The US Securities and Exchange Commission (SEC) announced a new final rule requiring public companies to disclose material cybersecurity incidents on Form 8-K within four business days of discovery. The rule, put into effect on July 26, 2023, aims to improve transparency and alert stakeholders of significant cybersecurity threats promptly. For full details of the rule, refer to this article on JD Supra.
In addition to the above, the SEC now expects public companies to disclose their process for assessing, identifying, and managing material risks from cybersecurity threats on an annual basis. This mandate requires essential information to be presented in the corporations’ Form 10-K filings, including the actions taken by companies’ boards and officers to govern cyber risk. This expanded scope of disclosure obligations underpins the SEC’s ongoing commitment to bolster corporate transparency within the sector, which in turn, is anticipated to strengthen market stability.

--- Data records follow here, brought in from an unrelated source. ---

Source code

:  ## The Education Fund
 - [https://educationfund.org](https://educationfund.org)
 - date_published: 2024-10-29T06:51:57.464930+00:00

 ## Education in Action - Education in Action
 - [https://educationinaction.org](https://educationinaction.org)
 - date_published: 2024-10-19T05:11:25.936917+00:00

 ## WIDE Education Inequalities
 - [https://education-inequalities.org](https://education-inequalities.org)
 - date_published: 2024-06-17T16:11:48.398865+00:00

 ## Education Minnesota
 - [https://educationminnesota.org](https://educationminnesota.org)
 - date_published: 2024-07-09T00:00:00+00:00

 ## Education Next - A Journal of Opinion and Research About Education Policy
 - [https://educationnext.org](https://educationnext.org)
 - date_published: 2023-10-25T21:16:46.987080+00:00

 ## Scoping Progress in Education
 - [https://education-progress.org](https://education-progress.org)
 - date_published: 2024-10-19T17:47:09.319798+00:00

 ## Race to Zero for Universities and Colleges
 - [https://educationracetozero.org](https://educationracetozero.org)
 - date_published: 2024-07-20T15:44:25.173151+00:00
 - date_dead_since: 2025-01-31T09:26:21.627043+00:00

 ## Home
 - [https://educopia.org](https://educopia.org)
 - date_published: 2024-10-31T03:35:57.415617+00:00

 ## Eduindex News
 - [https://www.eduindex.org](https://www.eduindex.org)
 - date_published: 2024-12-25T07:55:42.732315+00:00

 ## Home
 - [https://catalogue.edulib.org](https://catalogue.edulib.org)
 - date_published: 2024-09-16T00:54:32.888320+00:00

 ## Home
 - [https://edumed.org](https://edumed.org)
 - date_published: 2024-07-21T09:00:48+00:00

What is noteworthy about this regulation is that the entities it applies to are not only the ones directly encountering a cybersecurity incident. Public companies that play a secondary role—like third-party service providers—would not be excluded from the mandate. The disclosure requirement would extend to include such parties if the cyber incident reasonably could be expected to lead to a material adverse effect on them.
As such, all public entities should reassess their cybersecurity protocols and risk management mechanisms to ensure they align with the new directives. In light of the changing regulatory landscape, legal professionals should continue to stay abreast of updates to better guide their clients through compliance with the evolving laws.